Douceur et plénitude, apesanteur et sérénité. De la musique qui fait du bien. Des albums pour prendre de la hauteur et s’évader. Les quatre albums maliens publiés par le label français Nø Førmat ! sont réédités en vinyle : At Peace, le subtil et délicat vagabondage du joueur de kora Ballaké Sissoko, Chamber Music et Musique de Nuit, ses conversations et tissages enchanteurs avec le violoncelliste Vincent Segal, et enfin, Kiriké, de Kassé Mady Diabaté, l’une des voix les plus étourdissantes du Mali. Quatre échappées belles réunies dans un coffret à l’esthétique sobre et soignée. Un code permettant de télécharger les albums est glissé à l’intérieur. P. La.
4 vinyles Nø Førmat !/Sony Music. 69 euros.
- Rhythm & Soul Basics
Les fondamentaux de la soul music, en quatre volumes de 2 CD chacun. Du numéro 1 au numéro 4, le parcours chronologique et stylistique (rhythm’n’blues, soul, funk et disco, nu soul…) débute en 1951 par Rocket 88 mis au crédit de Jackie Brenston et Ike Turner pour aller jusqu’à 2015 avec The Hills par The Weeknd. De l’un à l’autre, les succès et leurs interprètes célèbres abondent, avec ici et là des perles par des interprètes moins connus (The Cadillacs, Helene Smith, Joe Simon, Willie Hutch…). Un court texte de Thomas Blondeau, auteur du récent Hip-hop, une histoire française (Tana, 224 pages, 35 euros), accompagne chaque morceau – la typographie nécessite de bons yeux. S. Si.
4 volumes de 2 CD ou de 3 vinyles MCA/Universal Music. 13 euros (CD), 20 euros (vinyle).
- Splendeurs de Versailles
Œuvres de Lully, Anglebert, Lambert, Chambonnières, Le Roux, Campra, Louis et François Couperin, Marais, Moulinié, Charpentier, Clérambault.

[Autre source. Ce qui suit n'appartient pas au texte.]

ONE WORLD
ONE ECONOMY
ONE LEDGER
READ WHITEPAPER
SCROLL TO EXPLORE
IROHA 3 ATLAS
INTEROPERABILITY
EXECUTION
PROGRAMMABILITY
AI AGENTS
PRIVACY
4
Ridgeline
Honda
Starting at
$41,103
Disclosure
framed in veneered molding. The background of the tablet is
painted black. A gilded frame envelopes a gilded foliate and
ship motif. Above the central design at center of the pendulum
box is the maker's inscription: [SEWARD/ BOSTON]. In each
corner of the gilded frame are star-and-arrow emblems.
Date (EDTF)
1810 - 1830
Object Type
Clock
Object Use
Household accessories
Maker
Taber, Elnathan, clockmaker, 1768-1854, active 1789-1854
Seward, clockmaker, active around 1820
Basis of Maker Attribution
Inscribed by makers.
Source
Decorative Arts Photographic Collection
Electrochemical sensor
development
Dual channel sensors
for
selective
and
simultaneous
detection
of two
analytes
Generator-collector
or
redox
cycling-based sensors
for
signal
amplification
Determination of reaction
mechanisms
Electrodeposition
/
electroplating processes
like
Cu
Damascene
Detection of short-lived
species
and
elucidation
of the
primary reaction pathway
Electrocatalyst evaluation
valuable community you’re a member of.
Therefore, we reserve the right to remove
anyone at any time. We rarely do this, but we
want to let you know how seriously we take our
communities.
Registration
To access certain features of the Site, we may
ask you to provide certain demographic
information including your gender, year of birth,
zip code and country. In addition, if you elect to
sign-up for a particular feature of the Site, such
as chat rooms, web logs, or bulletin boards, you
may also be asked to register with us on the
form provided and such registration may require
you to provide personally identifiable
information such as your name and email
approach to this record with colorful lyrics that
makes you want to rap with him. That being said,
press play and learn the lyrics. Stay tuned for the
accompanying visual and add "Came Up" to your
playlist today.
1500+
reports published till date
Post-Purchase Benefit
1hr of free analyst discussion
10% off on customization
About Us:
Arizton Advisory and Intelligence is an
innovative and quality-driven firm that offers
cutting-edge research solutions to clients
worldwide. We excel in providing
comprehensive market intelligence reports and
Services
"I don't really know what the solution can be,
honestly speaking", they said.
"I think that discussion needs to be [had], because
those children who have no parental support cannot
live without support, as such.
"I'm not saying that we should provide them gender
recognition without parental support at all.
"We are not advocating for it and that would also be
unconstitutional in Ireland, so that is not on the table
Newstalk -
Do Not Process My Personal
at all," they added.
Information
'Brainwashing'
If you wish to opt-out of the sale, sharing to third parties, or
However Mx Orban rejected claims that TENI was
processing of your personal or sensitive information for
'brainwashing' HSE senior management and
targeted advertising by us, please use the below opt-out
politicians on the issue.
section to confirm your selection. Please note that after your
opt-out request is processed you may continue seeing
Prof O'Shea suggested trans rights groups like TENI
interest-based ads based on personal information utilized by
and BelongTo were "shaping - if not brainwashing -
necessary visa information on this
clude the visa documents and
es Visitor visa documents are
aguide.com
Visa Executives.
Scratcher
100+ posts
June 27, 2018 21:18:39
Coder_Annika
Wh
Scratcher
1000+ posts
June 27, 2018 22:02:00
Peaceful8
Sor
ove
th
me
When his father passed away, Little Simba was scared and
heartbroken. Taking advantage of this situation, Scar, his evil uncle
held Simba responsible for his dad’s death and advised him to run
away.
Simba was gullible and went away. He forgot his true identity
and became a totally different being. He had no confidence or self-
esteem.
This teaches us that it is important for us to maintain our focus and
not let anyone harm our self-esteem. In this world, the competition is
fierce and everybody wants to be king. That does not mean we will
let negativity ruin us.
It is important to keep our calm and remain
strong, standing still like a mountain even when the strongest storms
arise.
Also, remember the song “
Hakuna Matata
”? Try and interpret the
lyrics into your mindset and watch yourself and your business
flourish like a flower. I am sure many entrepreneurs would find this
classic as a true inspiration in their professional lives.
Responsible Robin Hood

La fine fleur des spécialistes de la musique du Grand Siècle entre 1999 et 2013 est au rendez-vous de cette passionnante évocation des fastes de la cour versaillaise. Certains, qui débutaient, ont fait depuis un sacré chemin : l’ensemble Les Correspondances que dirige Sébastien Daucé. Si d’aucuns ont pris leurs distances avec la vie musicale (Il Seminario musicale), la plupart sont toujours et heureusement à pied d’œuvre – Le Poème Harmonique de Vincent Dumestre, Capriccio Stravagante et Skip Sempé, Céline Frisch et Café Zimmermann. Marc-Antoine Charpentier trône à la table baroque ? Les autres convives n’en sont pas moins des poids lourds, de Lully à Clérambault, en passant par Chambonnières, Campra, Marin Marais, Louis et François Couperin. M.-A. R.
10 CD Alpha. 35 euros.
* Contrairement au livre, il n’y a pas de prix unique pour le disque. Le prix mentionné est indicatif, moyenne constatée, début décembre, en magasins et sur des sites de vente en ligne.